Problem
Report each line of the entries that contains the word "Mechanical", copied in full.

Saved data entries
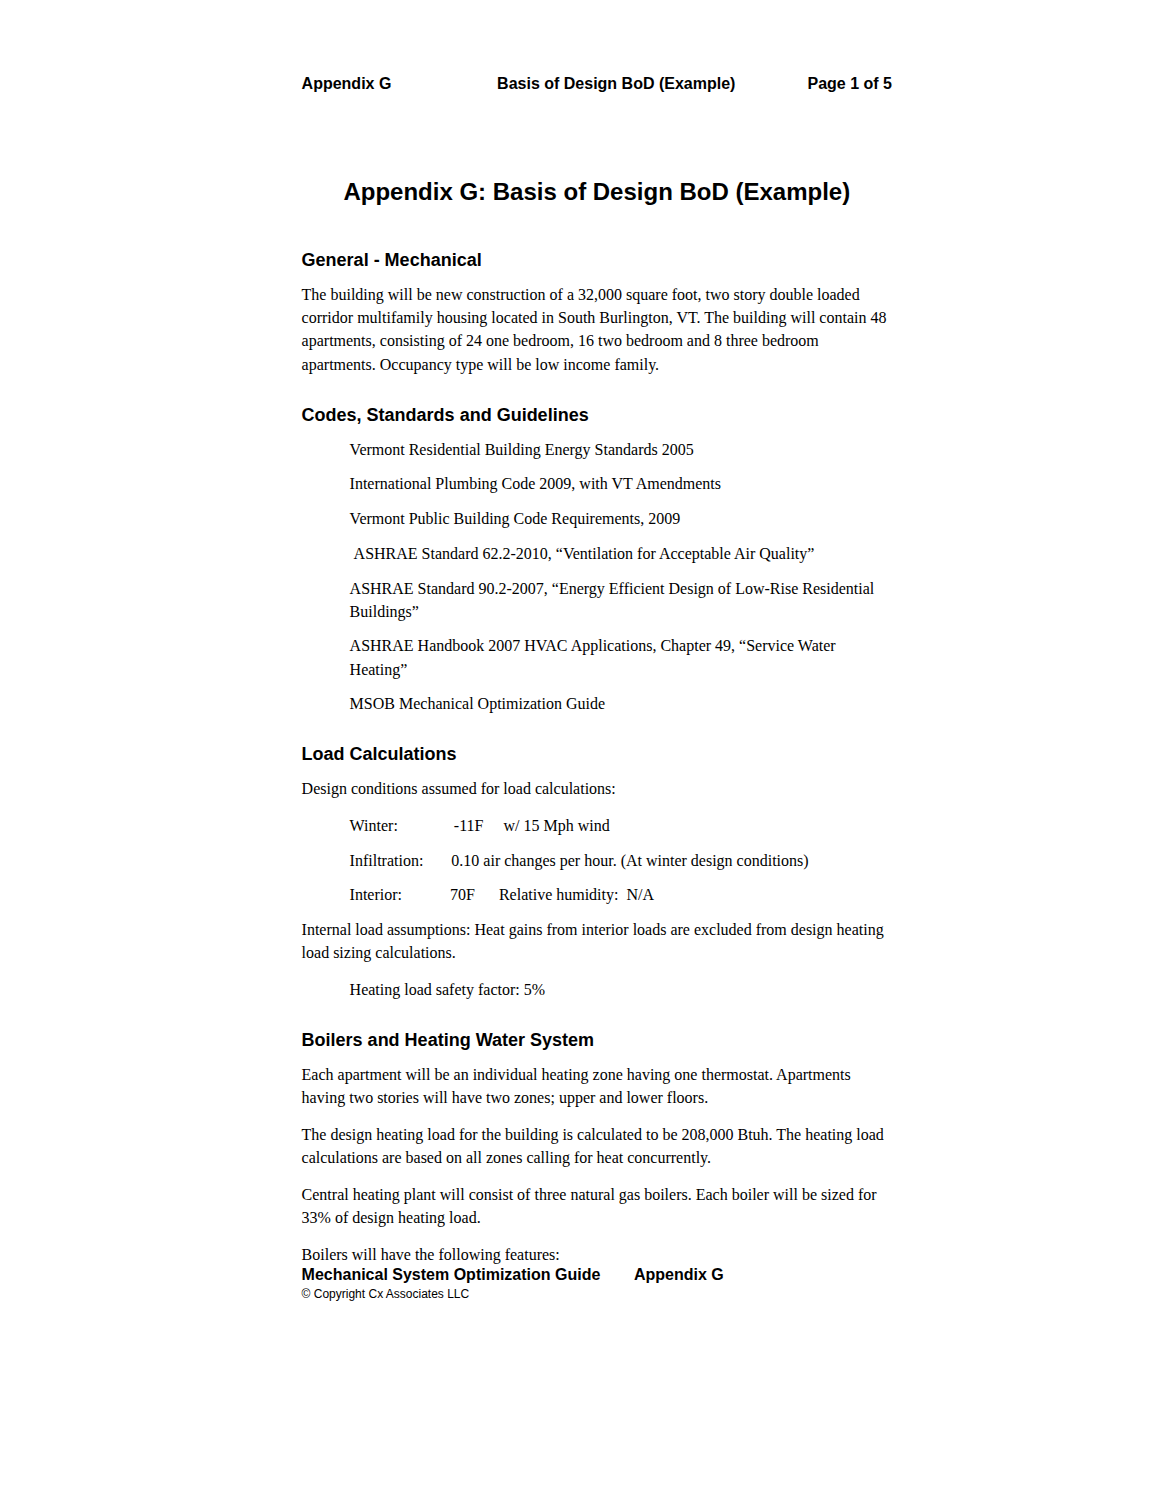Appendix G Basis of Design BoD (Example) Page 1 of 5
Appendix G: Basis of Design BoD (Example)
General - Mechanical
The building will be new construction of a 32,000 square foot, two story double loaded corridor multifamily housing located in South Burlington, VT. The building will contain 48 apartments, consisting of 24 one bedroom, 16 two bedroom and 8 three bedroom apartments. Occupancy type will be low income family.
Codes, Standards and Guidelines
Vermont Residential Building Energy Standards 2005
International Plumbing Code 2009, with VT Amendments
Vermont Public Building Code Requirements, 2009
ASHRAE Standard 62.2-2010, “Ventilation for Acceptable Air Quality”
ASHRAE Standard 90.2-2007, “Energy Efficient Design of Low-Rise Residential Buildings”
ASHRAE Handbook 2007 HVAC Applications, Chapter 49, “Service Water Heating”
MSOB Mechanical Optimization Guide
Load Calculations
Design conditions assumed for load calculations:
Winter: -11F w/ 15 Mph wind
Infiltration: 0.10 air changes per hour. (At winter design conditions)
Interior: 70F Relative humidity: N/A
Internal load assumptions: Heat gains from interior loads are excluded from design heating load sizing calculations.
Heating load safety factor: 5%
Boilers and Heating Water System
Each apartment will be an individual heating zone having one thermostat. Apartments having two stories will have two zones; upper and lower floors.
The design heating load for the building is calculated to be 208,000 Btuh. The heating load calculations are based on all zones calling for heat concurrently.
Central heating plant will consist of three natural gas boilers. Each boiler will be sized for 33% of design heating load.
Boilers will have the following features:
Mechanical System Optimization Guide Appendix G
© Copyright Cx Associates LLC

Answer to this task
General - Mechanical
MSOB Mechanical Optimization Guide
Mechanical System Optimization Guide Appendix G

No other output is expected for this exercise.